- What this task involves: Turn the lines of the data below into a numbered list, skipping any blank lines and leaving out the pictures.

- Raw data:
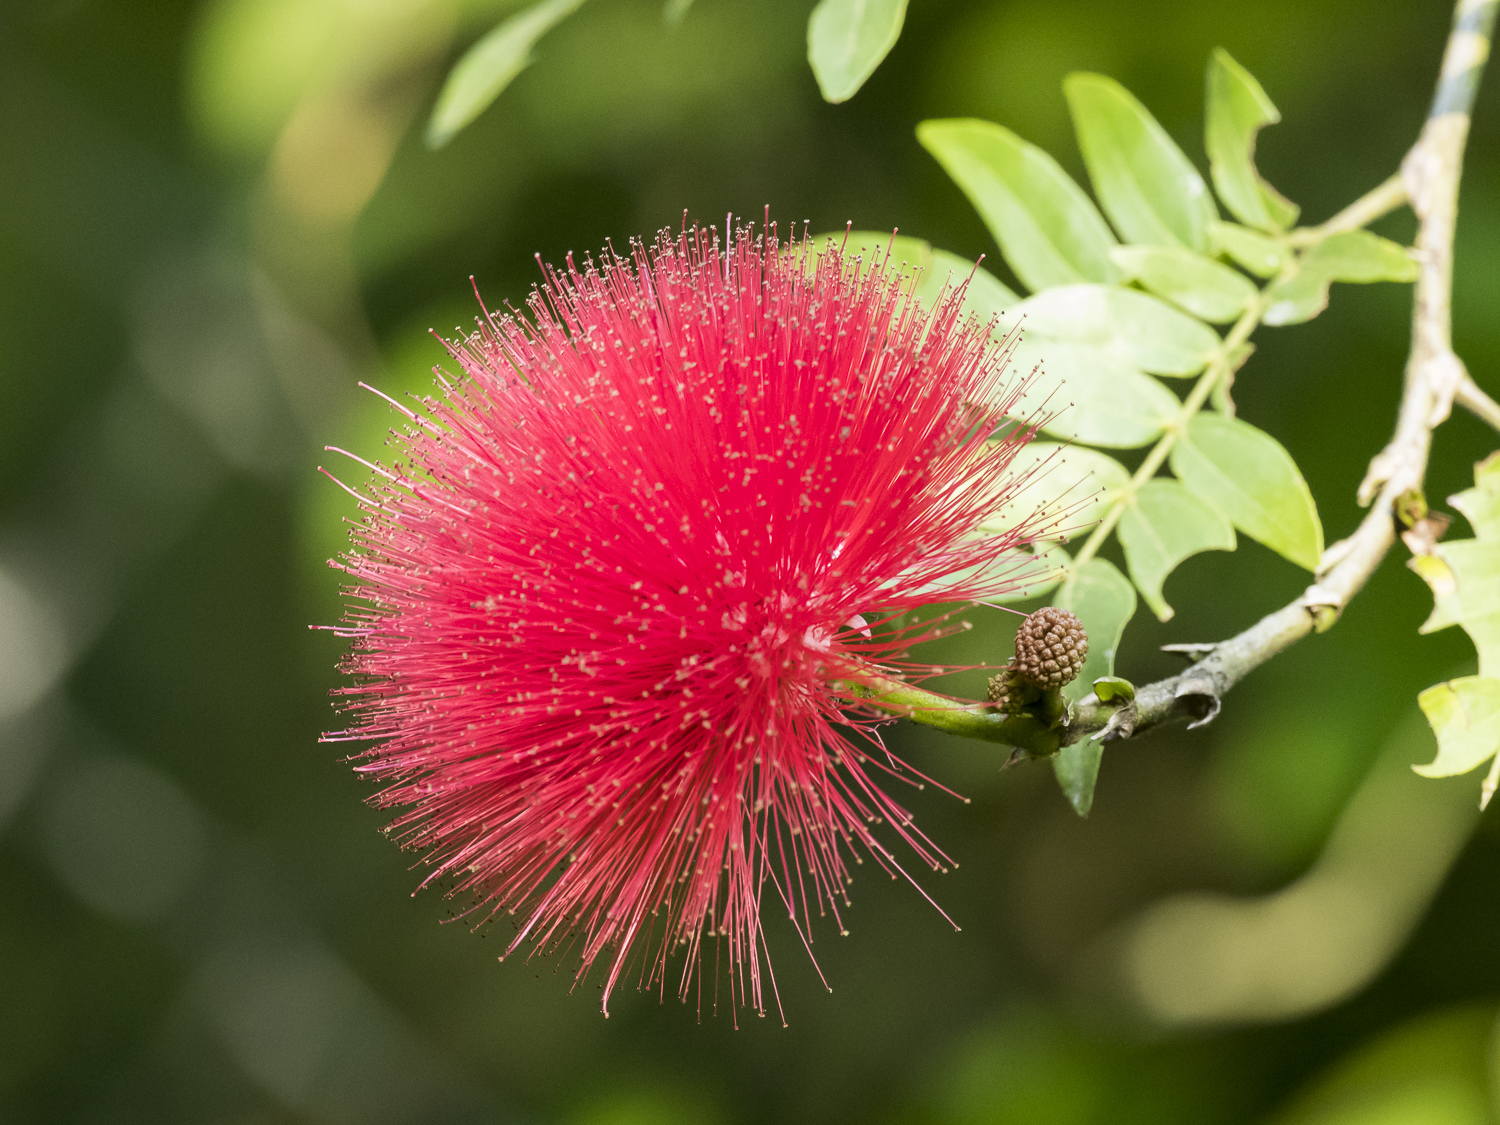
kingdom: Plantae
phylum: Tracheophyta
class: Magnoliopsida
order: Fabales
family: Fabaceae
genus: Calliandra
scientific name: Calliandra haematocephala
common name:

- Written reply:
1. kingdom: Plantae
2. phylum: Tracheophyta
3. class: Magnoliopsida
4. order: Fabales
5. family: Fabaceae
6. genus: Calliandra
7. scientific name: Calliandra haematocephala
8. common name:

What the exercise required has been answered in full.